State how many lines in these records contain the word "naar", and nothing else.

Saved data entries
------------------------------------------------
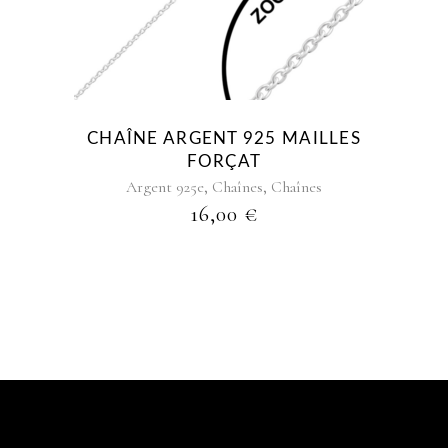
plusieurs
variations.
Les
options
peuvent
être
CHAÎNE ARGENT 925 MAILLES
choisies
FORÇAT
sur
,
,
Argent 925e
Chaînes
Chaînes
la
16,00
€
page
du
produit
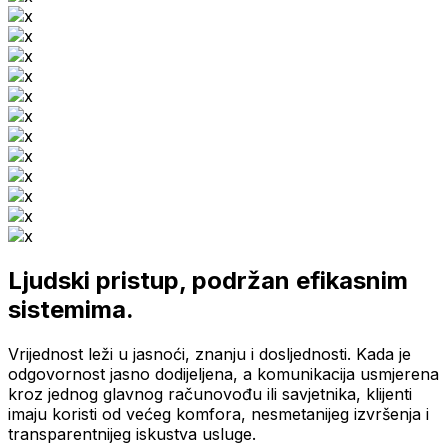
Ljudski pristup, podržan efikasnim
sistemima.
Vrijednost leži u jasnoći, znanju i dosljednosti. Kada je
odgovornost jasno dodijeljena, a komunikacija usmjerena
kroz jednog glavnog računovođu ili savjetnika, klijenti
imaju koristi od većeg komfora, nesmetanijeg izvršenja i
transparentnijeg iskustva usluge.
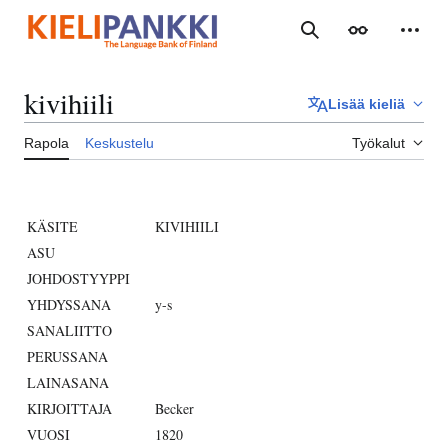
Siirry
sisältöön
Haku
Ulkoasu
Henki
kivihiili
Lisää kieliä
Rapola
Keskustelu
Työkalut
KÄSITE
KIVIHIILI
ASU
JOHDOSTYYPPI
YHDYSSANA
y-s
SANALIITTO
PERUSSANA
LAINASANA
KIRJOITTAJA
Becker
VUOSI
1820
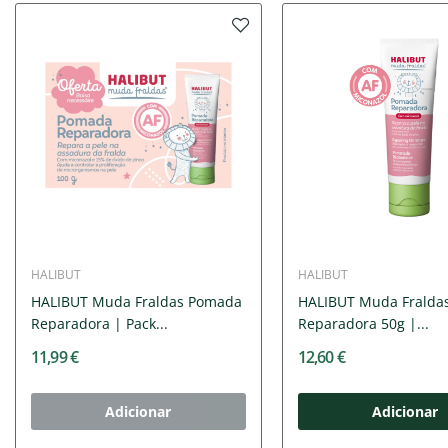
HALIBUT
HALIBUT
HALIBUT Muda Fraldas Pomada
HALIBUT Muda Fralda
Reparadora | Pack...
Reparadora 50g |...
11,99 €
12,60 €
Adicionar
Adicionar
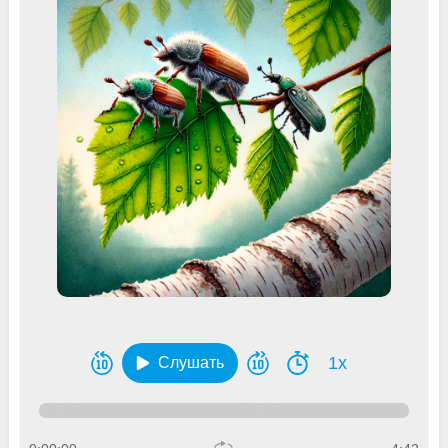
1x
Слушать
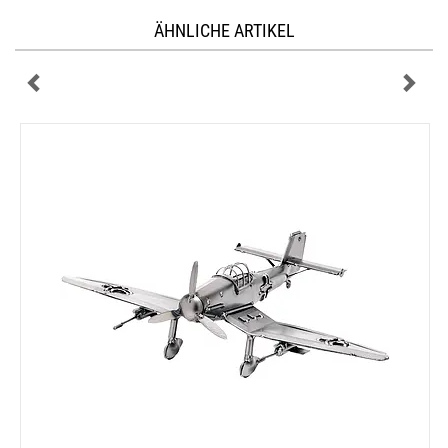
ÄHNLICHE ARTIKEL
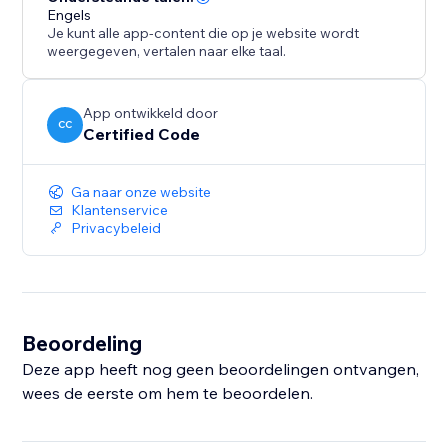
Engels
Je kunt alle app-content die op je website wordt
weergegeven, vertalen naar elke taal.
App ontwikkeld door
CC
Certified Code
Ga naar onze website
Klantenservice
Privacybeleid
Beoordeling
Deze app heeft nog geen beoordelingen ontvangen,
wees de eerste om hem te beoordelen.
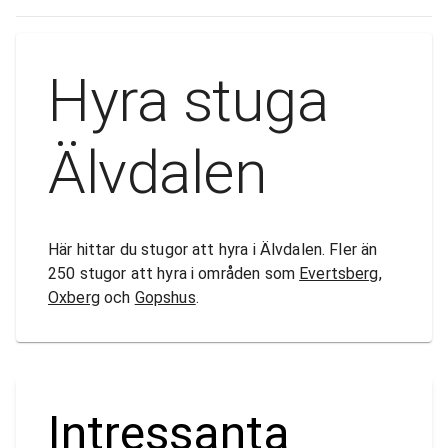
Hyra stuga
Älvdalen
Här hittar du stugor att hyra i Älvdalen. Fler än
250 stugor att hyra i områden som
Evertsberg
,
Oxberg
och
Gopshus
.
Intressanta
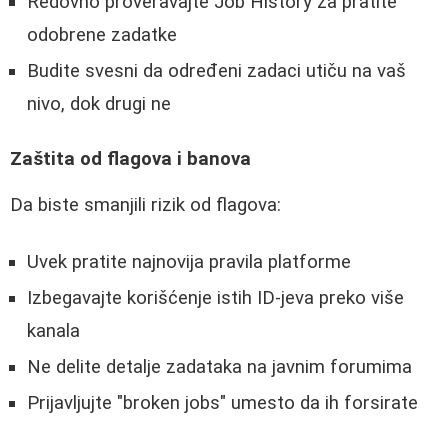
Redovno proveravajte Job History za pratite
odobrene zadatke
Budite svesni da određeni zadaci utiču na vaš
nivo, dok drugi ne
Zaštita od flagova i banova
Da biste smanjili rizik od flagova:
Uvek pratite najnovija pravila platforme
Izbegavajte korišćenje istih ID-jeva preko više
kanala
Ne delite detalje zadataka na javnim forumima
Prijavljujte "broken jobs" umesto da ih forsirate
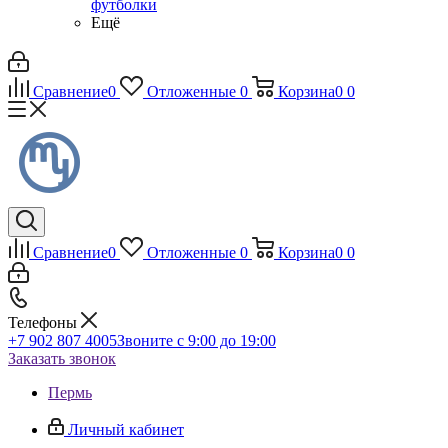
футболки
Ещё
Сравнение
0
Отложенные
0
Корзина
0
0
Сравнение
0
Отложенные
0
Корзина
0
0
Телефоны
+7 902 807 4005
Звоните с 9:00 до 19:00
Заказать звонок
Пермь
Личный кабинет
------------------------------------------------
**Answer to the problem:** 2